There is a stigma especially for people who suffer with mental illness. I understand there is a time and a place for these things, yet many times I cried in the darkness of my soul, all alone, because many people just didn’t want to hear about it. For instance, at a ladies meeting at church, we broke into small circles for more intimacy. When everyone was invited to share what’s new in our world, I said I was struggling with side effects of my medication for depression. The facilitator replied, “let’s talk about something more positive.” This was not an isolated incident. It happened over and over again in various situations. Or, sometimes people would say since the hurt happened a long time ago, I should just get over it.
When I think about freedom, it is to live without fear of tyranny, terrorism and oppression. It’s also not living in fear of rejection and having to censor yourself, filter your words to make others more comfortable. I do believe in the adage, “speak the truth in love”; to write and talk with compassion and consideration for others. I eventually came to accept my truth and not hide in shame or embarrassment of it. This is how we grow and learn to accept, love, and honor ourselves which leads to healing. It is listening with an open heart, and giving space to someone who might not have all their stuff together. It is being authentic and honest. I realize some people can’t handle the truth, and they live in fear of others finding out. Fear is a cage we lock ourselves in real tight with the illusion of keeping our secrets safe.

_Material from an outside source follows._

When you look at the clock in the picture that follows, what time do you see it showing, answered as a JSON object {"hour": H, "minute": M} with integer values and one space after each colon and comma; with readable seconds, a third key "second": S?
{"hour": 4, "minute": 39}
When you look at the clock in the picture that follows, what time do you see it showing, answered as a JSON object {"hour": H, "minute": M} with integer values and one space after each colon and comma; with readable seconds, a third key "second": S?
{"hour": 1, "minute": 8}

It is perfectly normal and okay to grieve as long as it takes. It’s okay be a work in progress. There’s no rule of how long it takes. It’s okay to be in therapy, have a psychiatrist and take medication. Do what it takes for you, precious ones!! Don’t let anyone make you feel less than or inferior because you have different problems or deal with life in your own way. Life is beautiful and we are meant to be free to express ourselves in our own fashion.

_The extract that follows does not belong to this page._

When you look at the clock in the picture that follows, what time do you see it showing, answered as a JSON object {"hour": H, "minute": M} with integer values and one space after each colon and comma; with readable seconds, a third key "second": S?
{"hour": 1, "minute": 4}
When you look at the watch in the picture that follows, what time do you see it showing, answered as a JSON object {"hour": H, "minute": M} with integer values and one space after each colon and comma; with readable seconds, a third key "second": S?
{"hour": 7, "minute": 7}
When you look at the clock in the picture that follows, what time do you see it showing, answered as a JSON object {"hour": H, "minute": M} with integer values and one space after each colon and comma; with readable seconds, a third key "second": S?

Freedom is sharing from the heart what is most important to me. It is having compassion for myself and others because I’ve been there. It is living free without fear of what others are going to say or do. It is living comfortably in my own skin, with my own personality quirks, and accepting all of it. It is being my own unique self and not in competition with anyone else. I can only do me, and choose to be my best self each day. It is being free to shine my light, a la Sophia style!